PASSAGE FOR REVIEW -
Introduction

Parkinson’s disease (PD) is the second most common neurodegenerative disorder following Alzheimer disease, affecting 2–3% of adults with an age of greater than 65 years.1 Cognitive impairment is one of the most common non-motor symptoms of PD, which manifests the deficits occurring in several cognitive domains, including language, executive function/attention, memory and visuospatial ability.2 A meta-analysis demonstrates that the pooled prevalence of mild cognitive impairment (MCI) was 40% in a total sample size of 7053 patients with PD.3 MCI in early PD can increase the risk of progressing to early PD dementia, leading to increased mortality.4,5 Accurate prediction for MCI is helpful for risking stratify patients.

As a consequence of cerebral small-vessel disease, white matter hyperintensities (WMHs) are described as areas of increased signal demonstrated by fluid-attenuated inversion recovery (FLAIR) or T2-weighted magnetic resonance images. The incidence of WMHs is 30–55% in normal older adults and significantly elevated in PD patients.6,7 WMHs are divided into deep white matter hyperintensities (DWMHs) and periventricular white matter hyperintensities (PWMHs).8 According to recent studies, PWMHs are associated with MCI in early PD while total WMHs and DWMHs are not.9,10 Therefore, PWMHs can be applied in the prediction of MCI in early PD.

THINGS TO DO -
**1)** What pooled prevalence of mild cognitive impairment does the Parkinson's disease introduction report for patients with PD?
**2)** Reproduce the stretch of the Parkinson's disease introduction from "As a consequence" through "in early PD.", word for word.
The listing that follows was drawn from a separate source.

ENTRIES SHOWN -
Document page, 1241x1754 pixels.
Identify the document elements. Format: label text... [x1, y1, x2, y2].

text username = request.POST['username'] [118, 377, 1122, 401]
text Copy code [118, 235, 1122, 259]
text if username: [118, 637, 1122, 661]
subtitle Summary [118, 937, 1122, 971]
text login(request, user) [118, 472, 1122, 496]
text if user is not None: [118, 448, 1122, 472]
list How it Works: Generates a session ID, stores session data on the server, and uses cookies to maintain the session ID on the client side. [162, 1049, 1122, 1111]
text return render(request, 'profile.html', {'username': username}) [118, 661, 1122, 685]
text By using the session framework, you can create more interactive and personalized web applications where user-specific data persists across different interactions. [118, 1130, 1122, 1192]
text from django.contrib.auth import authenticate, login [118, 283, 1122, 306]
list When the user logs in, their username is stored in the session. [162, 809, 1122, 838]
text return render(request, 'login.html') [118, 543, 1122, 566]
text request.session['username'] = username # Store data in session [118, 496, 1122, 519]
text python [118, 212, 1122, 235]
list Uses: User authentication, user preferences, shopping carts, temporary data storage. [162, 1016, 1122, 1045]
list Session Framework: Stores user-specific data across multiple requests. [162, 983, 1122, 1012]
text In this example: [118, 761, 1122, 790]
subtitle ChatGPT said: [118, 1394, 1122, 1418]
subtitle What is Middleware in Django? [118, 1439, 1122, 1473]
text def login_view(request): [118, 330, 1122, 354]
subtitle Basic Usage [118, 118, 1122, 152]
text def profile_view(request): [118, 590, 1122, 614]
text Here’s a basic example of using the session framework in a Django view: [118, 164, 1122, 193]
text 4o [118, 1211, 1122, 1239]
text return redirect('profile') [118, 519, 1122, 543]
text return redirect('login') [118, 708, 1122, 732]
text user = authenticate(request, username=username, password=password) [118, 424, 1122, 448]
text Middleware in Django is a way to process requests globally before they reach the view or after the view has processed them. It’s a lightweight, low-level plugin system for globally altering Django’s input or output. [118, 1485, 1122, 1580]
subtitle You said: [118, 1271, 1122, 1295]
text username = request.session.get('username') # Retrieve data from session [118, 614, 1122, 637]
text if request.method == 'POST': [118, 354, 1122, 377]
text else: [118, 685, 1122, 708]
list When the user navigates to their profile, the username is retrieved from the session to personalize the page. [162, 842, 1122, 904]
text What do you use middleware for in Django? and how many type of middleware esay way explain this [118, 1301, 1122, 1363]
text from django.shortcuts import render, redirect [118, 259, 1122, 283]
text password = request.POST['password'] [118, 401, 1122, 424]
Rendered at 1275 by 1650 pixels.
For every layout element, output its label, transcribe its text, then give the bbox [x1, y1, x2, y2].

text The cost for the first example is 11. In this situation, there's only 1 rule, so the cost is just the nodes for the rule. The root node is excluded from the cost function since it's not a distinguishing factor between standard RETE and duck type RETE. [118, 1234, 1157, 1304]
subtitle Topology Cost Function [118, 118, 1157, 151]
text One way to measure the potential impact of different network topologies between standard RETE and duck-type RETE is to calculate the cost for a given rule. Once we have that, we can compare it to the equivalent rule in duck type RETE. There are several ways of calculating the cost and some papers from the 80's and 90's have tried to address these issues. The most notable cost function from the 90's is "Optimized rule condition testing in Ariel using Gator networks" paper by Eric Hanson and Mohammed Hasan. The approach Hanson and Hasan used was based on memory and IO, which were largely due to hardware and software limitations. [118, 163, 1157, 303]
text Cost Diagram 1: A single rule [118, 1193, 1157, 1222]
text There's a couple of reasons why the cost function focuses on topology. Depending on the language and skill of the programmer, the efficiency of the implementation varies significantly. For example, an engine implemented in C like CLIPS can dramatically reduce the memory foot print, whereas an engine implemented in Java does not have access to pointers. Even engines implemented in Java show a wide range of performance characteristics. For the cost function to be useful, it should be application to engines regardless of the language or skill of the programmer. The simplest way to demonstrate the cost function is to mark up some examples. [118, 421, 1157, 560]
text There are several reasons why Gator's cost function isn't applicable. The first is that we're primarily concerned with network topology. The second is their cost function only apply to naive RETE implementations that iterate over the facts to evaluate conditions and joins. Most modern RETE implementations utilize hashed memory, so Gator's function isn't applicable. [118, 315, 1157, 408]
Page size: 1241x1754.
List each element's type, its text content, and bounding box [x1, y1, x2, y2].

ANSWERS TO THE TASKS -
**1)** 40%, across a total sample of 7053 patients.

**2)**
As a consequence of cerebral small-vessel disease, white matter hyperintensities (WMHs) are described as areas of increased signal demonstrated by fluid-attenuated inversion recovery (FLAIR) or T2-weighted magnetic resonance images. The incidence of WMHs is 30–55% in normal older adults and significantly elevated in PD patients.6,7 WMHs are divided into deep white matter hyperintensities (DWMHs) and periventricular white matter hyperintensities (PWMHs).8 According to recent studies, PWMHs are associated with MCI in early PD while total WMHs and DWMHs are not.9,10 Therefore, PWMHs can be applied in the prediction of MCI in early PD.